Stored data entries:

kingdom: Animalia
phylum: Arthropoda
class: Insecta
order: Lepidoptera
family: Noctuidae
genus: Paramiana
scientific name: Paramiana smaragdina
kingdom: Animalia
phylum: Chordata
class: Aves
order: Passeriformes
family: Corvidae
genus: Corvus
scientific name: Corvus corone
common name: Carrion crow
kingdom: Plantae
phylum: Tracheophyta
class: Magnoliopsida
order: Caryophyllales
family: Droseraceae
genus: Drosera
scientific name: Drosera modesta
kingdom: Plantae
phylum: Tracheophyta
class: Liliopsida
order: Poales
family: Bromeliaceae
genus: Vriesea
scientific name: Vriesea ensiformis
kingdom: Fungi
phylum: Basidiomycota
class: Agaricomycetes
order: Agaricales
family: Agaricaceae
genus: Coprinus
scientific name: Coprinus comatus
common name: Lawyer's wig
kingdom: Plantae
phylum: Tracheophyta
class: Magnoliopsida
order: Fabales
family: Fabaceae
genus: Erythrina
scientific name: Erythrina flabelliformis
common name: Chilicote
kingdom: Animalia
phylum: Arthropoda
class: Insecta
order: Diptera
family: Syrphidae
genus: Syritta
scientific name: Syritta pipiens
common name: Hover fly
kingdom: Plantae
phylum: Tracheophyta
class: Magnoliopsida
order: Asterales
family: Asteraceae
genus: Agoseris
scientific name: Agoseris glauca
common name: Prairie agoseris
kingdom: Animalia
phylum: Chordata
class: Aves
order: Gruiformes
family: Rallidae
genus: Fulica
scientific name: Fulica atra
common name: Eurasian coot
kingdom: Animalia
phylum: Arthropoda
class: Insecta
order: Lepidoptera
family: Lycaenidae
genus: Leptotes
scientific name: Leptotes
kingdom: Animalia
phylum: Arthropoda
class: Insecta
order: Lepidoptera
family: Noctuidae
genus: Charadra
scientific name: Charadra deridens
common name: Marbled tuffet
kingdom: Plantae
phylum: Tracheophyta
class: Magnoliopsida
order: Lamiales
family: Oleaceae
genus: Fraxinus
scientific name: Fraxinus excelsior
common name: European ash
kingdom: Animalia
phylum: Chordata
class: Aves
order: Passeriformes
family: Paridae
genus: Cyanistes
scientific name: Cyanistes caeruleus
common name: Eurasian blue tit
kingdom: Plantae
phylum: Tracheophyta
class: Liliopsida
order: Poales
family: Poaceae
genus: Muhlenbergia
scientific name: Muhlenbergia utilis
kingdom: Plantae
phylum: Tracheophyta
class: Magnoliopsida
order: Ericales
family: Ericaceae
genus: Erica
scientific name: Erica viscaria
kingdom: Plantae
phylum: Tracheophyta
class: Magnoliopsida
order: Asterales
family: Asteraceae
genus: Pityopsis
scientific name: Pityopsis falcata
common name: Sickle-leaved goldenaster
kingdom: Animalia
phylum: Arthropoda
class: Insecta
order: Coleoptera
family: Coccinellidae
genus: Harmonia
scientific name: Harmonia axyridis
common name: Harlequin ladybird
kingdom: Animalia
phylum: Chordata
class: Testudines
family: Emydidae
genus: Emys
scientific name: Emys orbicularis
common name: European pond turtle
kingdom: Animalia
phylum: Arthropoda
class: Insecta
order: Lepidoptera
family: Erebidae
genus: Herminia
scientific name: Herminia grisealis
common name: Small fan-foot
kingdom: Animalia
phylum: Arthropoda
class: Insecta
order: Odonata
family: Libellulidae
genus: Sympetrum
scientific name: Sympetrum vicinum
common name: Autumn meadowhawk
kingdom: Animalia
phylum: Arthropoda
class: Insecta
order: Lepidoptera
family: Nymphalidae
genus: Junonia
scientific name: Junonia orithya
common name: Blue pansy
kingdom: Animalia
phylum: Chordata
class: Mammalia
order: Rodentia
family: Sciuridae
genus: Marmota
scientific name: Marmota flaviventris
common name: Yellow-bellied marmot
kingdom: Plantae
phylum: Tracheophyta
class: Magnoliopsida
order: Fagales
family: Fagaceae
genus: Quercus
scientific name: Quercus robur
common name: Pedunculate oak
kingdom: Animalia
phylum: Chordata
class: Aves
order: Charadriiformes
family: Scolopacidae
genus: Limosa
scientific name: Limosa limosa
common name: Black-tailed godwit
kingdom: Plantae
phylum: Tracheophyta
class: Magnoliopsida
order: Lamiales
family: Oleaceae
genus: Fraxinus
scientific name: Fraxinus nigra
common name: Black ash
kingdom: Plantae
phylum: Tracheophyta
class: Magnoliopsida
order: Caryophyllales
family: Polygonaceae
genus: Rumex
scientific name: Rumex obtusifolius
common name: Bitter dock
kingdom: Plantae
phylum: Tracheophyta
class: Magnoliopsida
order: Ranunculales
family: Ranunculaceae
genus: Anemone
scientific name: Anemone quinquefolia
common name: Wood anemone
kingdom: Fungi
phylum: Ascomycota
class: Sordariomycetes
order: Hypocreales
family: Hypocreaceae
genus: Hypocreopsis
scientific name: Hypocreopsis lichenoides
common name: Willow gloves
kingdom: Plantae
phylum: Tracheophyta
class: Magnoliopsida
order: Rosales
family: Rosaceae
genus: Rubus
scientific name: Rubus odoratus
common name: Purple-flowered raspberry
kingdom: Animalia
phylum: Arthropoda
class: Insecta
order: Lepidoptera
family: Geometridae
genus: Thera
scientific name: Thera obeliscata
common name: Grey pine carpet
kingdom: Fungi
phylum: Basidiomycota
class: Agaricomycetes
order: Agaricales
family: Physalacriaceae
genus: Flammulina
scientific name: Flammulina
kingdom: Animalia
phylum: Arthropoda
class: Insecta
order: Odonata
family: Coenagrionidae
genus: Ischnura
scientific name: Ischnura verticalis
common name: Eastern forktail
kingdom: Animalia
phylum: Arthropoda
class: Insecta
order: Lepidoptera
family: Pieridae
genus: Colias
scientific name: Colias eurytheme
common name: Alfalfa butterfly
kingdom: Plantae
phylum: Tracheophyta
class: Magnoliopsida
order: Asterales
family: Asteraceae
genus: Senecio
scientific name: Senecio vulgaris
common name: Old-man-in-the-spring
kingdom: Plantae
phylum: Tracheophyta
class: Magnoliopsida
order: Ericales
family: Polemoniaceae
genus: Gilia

— GIVEN REQUEST —
Rename each "phylum" in the records to "division" and write out all the lines again with nothing else changed.

— RESULT —
kingdom: Animalia
division: Arthropoda
class: Insecta
order: Lepidoptera
family: Noctuidae
genus: Paramiana
scientific name: Paramiana smaragdina
kingdom: Animalia
division: Chordata
class: Aves
order: Passeriformes
family: Corvidae
genus: Corvus
scientific name: Corvus corone
common name: Carrion crow
kingdom: Plantae
division: Tracheophyta
class: Magnoliopsida
order: Caryophyllales
family: Droseraceae
genus: Drosera
scientific name: Drosera modesta
kingdom: Plantae
division: Tracheophyta
class: Liliopsida
order: Poales
family: Bromeliaceae
genus: Vriesea
scientific name: Vriesea ensiformis
kingdom: Fungi
division: Basidiomycota
class: Agaricomycetes
order: Agaricales
family: Agaricaceae
genus: Coprinus
scientific name: Coprinus comatus
common name: Lawyer's wig
kingdom: Plantae
division: Tracheophyta
class: Magnoliopsida
order: Fabales
family: Fabaceae
genus: Erythrina
scientific name: Erythrina flabelliformis
common name: Chilicote
kingdom: Animalia
division: Arthropoda
class: Insecta
order: Diptera
family: Syrphidae
genus: Syritta
scientific name: Syritta pipiens
common name: Hover fly
kingdom: Plantae
division: Tracheophyta
class: Magnoliopsida
order: Asterales
family: Asteraceae
genus: Agoseris
scientific name: Agoseris glauca
common name: Prairie agoseris
kingdom: Animalia
division: Chordata
class: Aves
order: Gruiformes
family: Rallidae
genus: Fulica
scientific name: Fulica atra
common name: Eurasian coot
kingdom: Animalia
division: Arthropoda
class: Insecta
order: Lepidoptera
family: Lycaenidae
genus: Leptotes
scientific name: Leptotes
kingdom: Animalia
division: Arthropoda
class: Insecta
order: Lepidoptera
family: Noctuidae
genus: Charadra
scientific name: Charadra deridens
common name: Marbled tuffet
kingdom: Plantae
division: Tracheophyta
class: Magnoliopsida
order: Lamiales
family: Oleaceae
genus: Fraxinus
scientific name: Fraxinus excelsior
common name: European ash
kingdom: Animalia
division: Chordata
class: Aves
order: Passeriformes
family: Paridae
genus: Cyanistes
scientific name: Cyanistes caeruleus
common name: Eurasian blue tit
kingdom: Plantae
division: Tracheophyta
class: Liliopsida
order: Poales
family: Poaceae
genus: Muhlenbergia
scientific name: Muhlenbergia utilis
kingdom: Plantae
division: Tracheophyta
class: Magnoliopsida
order: Ericales
family: Ericaceae
genus: Erica
scientific name: Erica viscaria
kingdom: Plantae
division: Tracheophyta
class: Magnoliopsida
order: Asterales
family: Asteraceae
genus: Pityopsis
scientific name: Pityopsis falcata
common name: Sickle-leaved goldenaster
kingdom: Animalia
division: Arthropoda
class: Insecta
order: Coleoptera
family: Coccinellidae
genus: Harmonia
scientific name: Harmonia axyridis
common name: Harlequin ladybird
kingdom: Animalia
division: Chordata
class: Testudines
family: Emydidae
genus: Emys
scientific name: Emys orbicularis
common name: European pond turtle
kingdom: Animalia
division: Arthropoda
class: Insecta
order: Lepidoptera
family: Erebidae
genus: Herminia
scientific name: Herminia grisealis
common name: Small fan-foot
kingdom: Animalia
division: Arthropoda
class: Insecta
order: Odonata
family: Libellulidae
genus: Sympetrum
scientific name: Sympetrum vicinum
common name: Autumn meadowhawk
kingdom: Animalia
division: Arthropoda
class: Insecta
order: Lepidoptera
family: Nymphalidae
genus: Junonia
scientific name: Junonia orithya
common name: Blue pansy
kingdom: Animalia
division: Chordata
class: Mammalia
order: Rodentia
family: Sciuridae
genus: Marmota
scientific name: Marmota flaviventris
common name: Yellow-bellied marmot
kingdom: Plantae
division: Tracheophyta
class: Magnoliopsida
order: Fagales
family: Fagaceae
genus: Quercus
scientific name: Quercus robur
common name: Pedunculate oak
kingdom: Animalia
division: Chordata
class: Aves
order: Charadriiformes
family: Scolopacidae
genus: Limosa
scientific name: Limosa limosa
common name: Black-tailed godwit
kingdom: Plantae
division: Tracheophyta
class: Magnoliopsida
order: Lamiales
family: Oleaceae
genus: Fraxinus
scientific name: Fraxinus nigra
common name: Black ash
kingdom: Plantae
division: Tracheophyta
class: Magnoliopsida
order: Caryophyllales
family: Polygonaceae
genus: Rumex
scientific name: Rumex obtusifolius
common name: Bitter dock
kingdom: Plantae
division: Tracheophyta
class: Magnoliopsida
order: Ranunculales
family: Ranunculaceae
genus: Anemone
scientific name: Anemone quinquefolia
common name: Wood anemone
kingdom: Fungi
division: Ascomycota
class: Sordariomycetes
order: Hypocreales
family: Hypocreaceae
genus: Hypocreopsis
scientific name: Hypocreopsis lichenoides
common name: Willow gloves
kingdom: Plantae
division: Tracheophyta
class: Magnoliopsida
order: Rosales
family: Rosaceae
genus: Rubus
scientific name: Rubus odoratus
common name: Purple-flowered raspberry
kingdom: Animalia
division: Arthropoda
class: Insecta
order: Lepidoptera
family: Geometridae
genus: Thera
scientific name: Thera obeliscata
common name: Grey pine carpet
kingdom: Fungi
division: Basidiomycota
class: Agaricomycetes
order: Agaricales
family: Physalacriaceae
genus: Flammulina
scientific name: Flammulina
kingdom: Animalia
division: Arthropoda
class: Insecta
order: Odonata
family: Coenagrionidae
genus: Ischnura
scientific name: Ischnura verticalis
common name: Eastern forktail
kingdom: Animalia
division: Arthropoda
class: Insecta
order: Lepidoptera
family: Pieridae
genus: Colias
scientific name: Colias eurytheme
common name: Alfalfa butterfly
kingdom: Plantae
division: Tracheophyta
class: Magnoliopsida
order: Asterales
family: Asteraceae
genus: Senecio
scientific name: Senecio vulgaris
common name: Old-man-in-the-spring
kingdom: Plantae
division: Tracheophyta
class: Magnoliopsida
order: Ericales
family: Polemoniaceae
genus: Gilia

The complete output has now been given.